Using a passkey on someone else's device

You don't need your passkey stored on every device. When signing in on a borrowed computer or a new device:

  1. Choose the passkey sign-in option
  2. Select Use a phone or tablet (or similar – the exact wording varies by browser)
  3. A QR code appears on screen
  4. Scan it with your phone's camera
  5. Authenticate with your biometrics on your phone
  6. The computer signs you in without your passkey ever leaving your phone

This works because the authentication happens on your phone over Bluetooth. The borrowed device never gets your passkey.

What if I lose my phone

Your passkeys are backed up to the cloud (iCloud Keychain, Google Password Manager, or your password manager).

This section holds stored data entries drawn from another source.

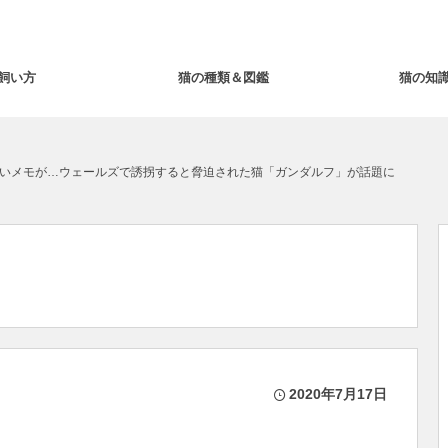
飼い方
猫の種類＆図鑑
猫の知
いメモが…ウェールズで誘拐すると脅迫された猫「ガンダルフ」が話題に
2020年7月17日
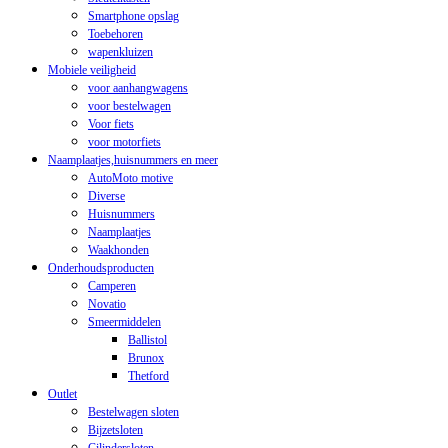
Smartphone opslag
Toebehoren
wapenkluizen
Mobiele veiligheid
voor aanhangwagens
voor bestelwagen
Voor fiets
voor motorfiets
Naamplaatjes,huisnummers en meer
AutoMoto motive
Diverse
Huisnummers
Naamplaatjes
Waakhonden
Onderhoudsproducten
Camperen
Novatio
Smeermiddelen
Ballistol
Brunox
Thetford
Outlet
Bestelwagen sloten
Bijzetsloten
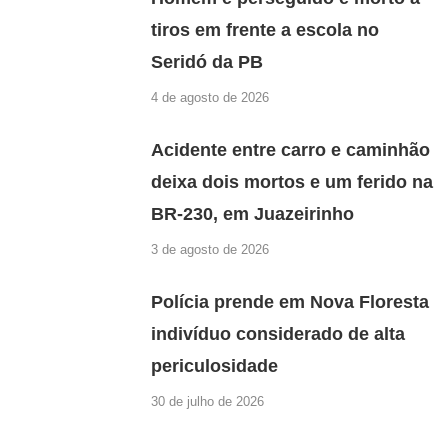
tiros em frente a escola no
Seridó da PB
4 de agosto de 2026
Acidente entre carro e caminhão
deixa dois mortos e um ferido na
BR-230, em Juazeirinho
3 de agosto de 2026
Polícia prende em Nova Floresta
indivíduo considerado de alta
periculosidade
30 de julho de 2026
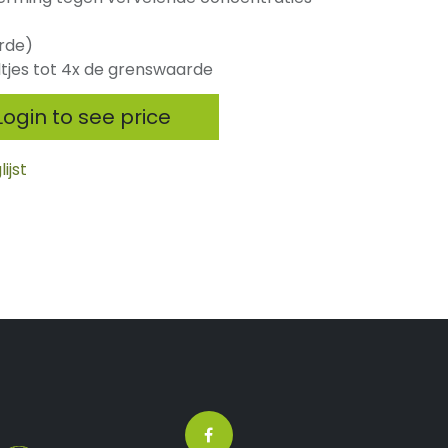
rde)
ltjes tot 4x de grenswaarde
ogin to see price
ijst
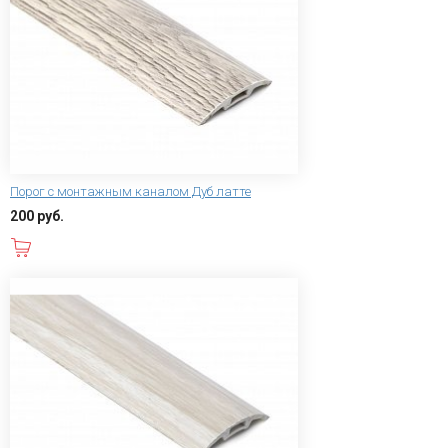
Порог с монтажным каналом Дуб латте
200 руб.
В корзину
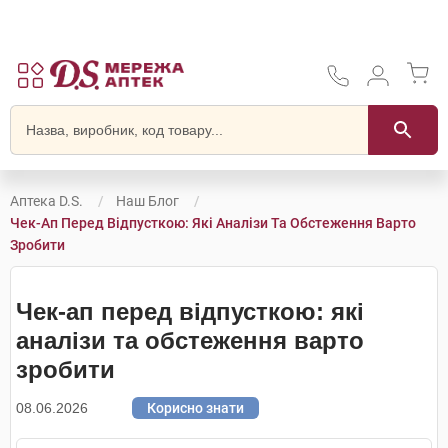
Аптека D.S.
Наш Блог
Чек-Ап Перед Відпусткою: Які Аналізи Та Обстеження Варто
Зробити
Чек-ап перед відпусткою: які
аналізи та обстеження варто
зробити
08.06.2026
Корисно знати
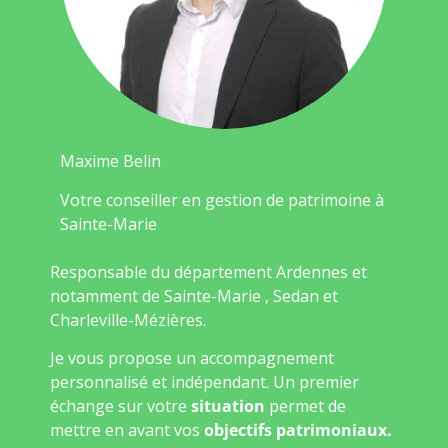
Maxime Belin
Votre conseiller en gestion de patrimoine à
Sainte-Marie
Responsable du département Ardennes et
notamment de Sainte-Marie , Sedan et
Charleville-Mézières.
Je vous propose un accompagnement
personnalisé et indépendant. Un premier
échange sur votre
situation
permet de
mettre en avant vos
objectifs patrimoniaux.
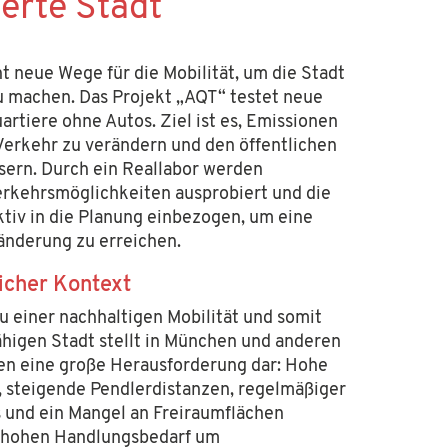
erte Stadt
 neue Wege für die Mobilität, um die Stadt
u machen. Das Projekt „AQT“ testet neue
rtiere ohne Autos. Ziel ist es, Emissionen
Verkehr zu verändern und den öffentlichen
ern. Durch ein Reallabor werden
rkehrsmöglichkeiten ausprobiert und die
tiv in die Planung einbezogen, um eine
änderung zu erreichen.
licher Kontext
u einer nachhaltigen Mobilität
und somit
ähigen Stadt
stellt in München und anderen
en eine große
Herausforderung dar
: Hohe
 steigende Pendlerdistanzen, regelmäßiger
 und ein Mangel an Freiraumflächen
 hohen Handlungsbedarf um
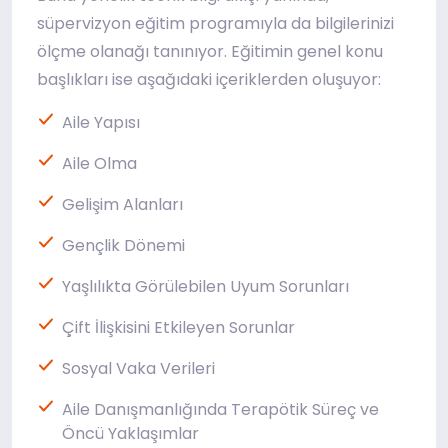
süpervizyon eğitim programıyla da bilgilerinizi
ölçme olanağı tanınıyor. Eğitimin genel konu
başlıkları ise aşağıdaki içeriklerden oluşuyor:
Aile Yapısı
Aile Olma
Gelişim Alanları
Gençlik Dönemi
Yaşlılıkta Görülebilen Uyum Sorunları
Çift İlişkisini Etkileyen Sorunlar
Sosyal Vaka Verileri
Aile Danışmanlığında Terapötik Süreç ve
Öncü Yaklaşımlar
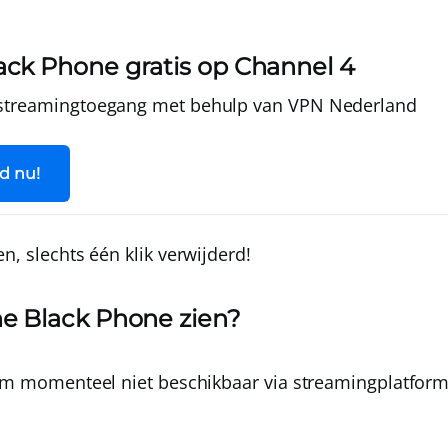
ack Phone gratis op Channel 4
 streamingtoegang met behulp van
VPN Nederland
d nu!
ien, slechts één klik verwijderd!
he Black Phone zien?
film momenteel
niet beschikbaar via streamingplatfor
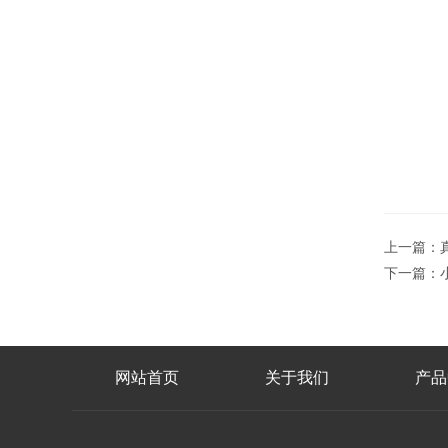
上一篇：
下一篇：
网站首页
关于我们
产品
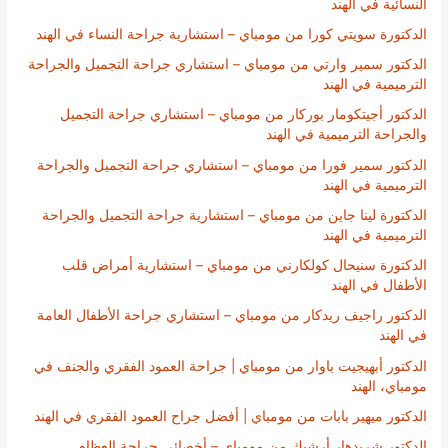
النسائية في الهند
الدكتورة سويتي كورا من مومباي – استشارية جراحة النساء في الهند
الدكتور سمير وارتي من مومباي – استشاري جراحة التجميل والجراحة
الترميمية في الهند
الدكتور أجيتكومار بوركار من مومباي – استشاري جراحة التجميل
والجراحة الترميمية في الهند
الدكتور سمير فورا من مومباي – استشاري جراحة التجميل والجراحة
الترميمية في الهند
الدكتورة لينا جاين من مومباي – استشارية جراحة التجميل والجراحة
الترميمية في الهند
الدكتورة سنيحال كولكارني من مومباي – استشارية أمراض قلب
الأطفال في الهند
الدكتور راجيف ريدكار من مومباي – استشاري جراحة الأطفال العامة
في الهند
الدكتور أبهيجيت باوار من مومباي | جراحة العمود الفقري والجنف في
مومباي، الهند
الدكتور ميهير بابات من مومباي | أفضل جراح العمود الفقري في الهند
الدكتور شريدهار أرشيك من مومباي – أخصائي جراحة العظام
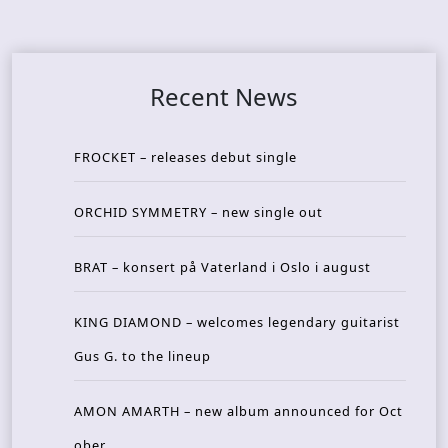
Recent News
FROCKET – releases debut single
ORCHID SYMMETRY – new single out
BRAT – konsert på Vaterland i Oslo i august
KING DIAMOND – welcomes legendary guitarist
Gus G. to the lineup
AMON AMARTH – new album announced for Oct
ober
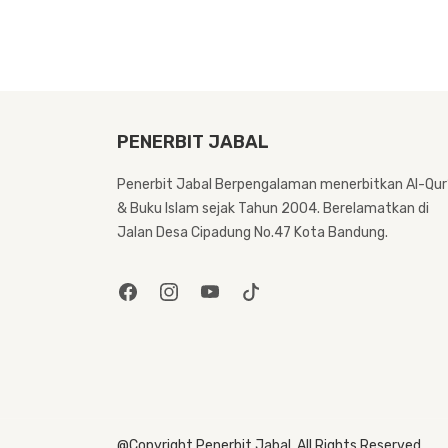
PENERBIT JABAL
Penerbit Jabal Berpengalaman menerbitkan Al-Qur
& Buku Islam sejak Tahun 2004. Berelamatkan di
Jalan Desa Cipadung No.47 Kota Bandung.
@Copyright Penerbit Jabal. All Rights Reserved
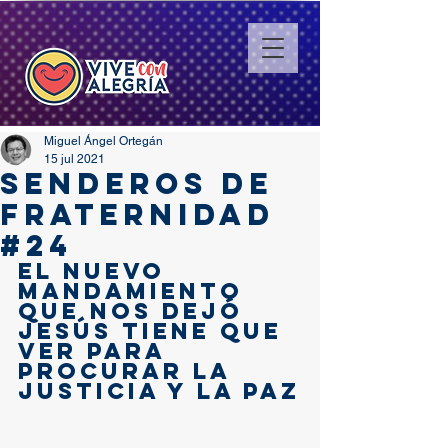
Miguel Ángel Ortegán
15 jul 2021
SENDEROS DE
FRATERNIDAD
#24
El nuevo 
mandamiento 
que nos dejó 
Jesús tiene que 
ver para 
procurar la 
justicia y la paz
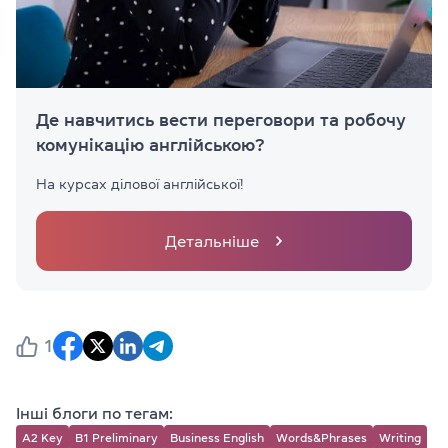
Де навчитись вести переговори та робочу
комунікацію англійською?
На курсах ділової англійської!
Детальніше
1
Інші блоги по тегам:
A2 Key
B1 Preliminary
Business English
Words&Phrases
Writing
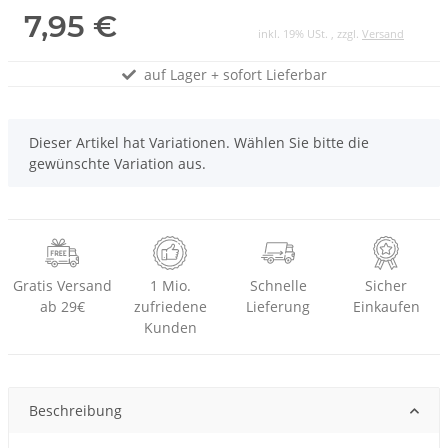
7,95 €
inkl. 19% USt. , zzgl.
Versand
auf Lager + sofort Lieferbar
x
Dieser Artikel hat Variationen. Wählen Sie bitte die
gewünschte Variation aus.
Gratis Versand
1 Mio.
Schnelle
Sicher
ab 29€
zufriedene
Lieferung
Einkaufen
Kunden
Beschreibung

Getting a new device and signing into the same account restores all your passkeys. This is the same way your passwords and apps restore when you set up a new phone.

If you lose access to your cloud account entirely, you'll need to use each service's account recovery process – just like if you forgot your password. Set up recovery options (backup email, recovery phone number) on your important accounts as a safety net.

Frequently Asked Questions

Do passkeys replace two-factor authentication?

Yes. A passkey combines something you have (your device) with something you are (your biometric) or something you know (your PIN). That covers two factors in one step. You don't need a separate authenticator app or SMS code when using a passkey.

Can I still use my password after setting up a passkey?

Usually yes. Most services keep your password as a fallback when you first add a passkey. You can remove the password later on services that allow it (Google and Microsoft both offer this). Keeping the password temporarily is fine while you get comfortable with passkeys.

What happens if biometrics don't work -- like a wet finger?

You can always fall back to your device PIN or passcode. Passkeys don't require biometrics specifically – they require your device's screen lock method, which includes PIN, pattern, or password.

Are passkeys stored on the website's server?

No. The website only stores a public key, which is useless without your private key. Even if the website gets hacked and the public keys are leaked, attackers can't sign into your account. This is fundamentally different from passwords, where a breach exposes the actual credential.

Should I delete my passwords after setting up passkeys?

Not yet. Keep your passwords around until you're confident the passkey works everywhere you need it. Over time, as you add passkeys to more services and get comfortable, you can remove passwords from sites that support passkey-only sign-in.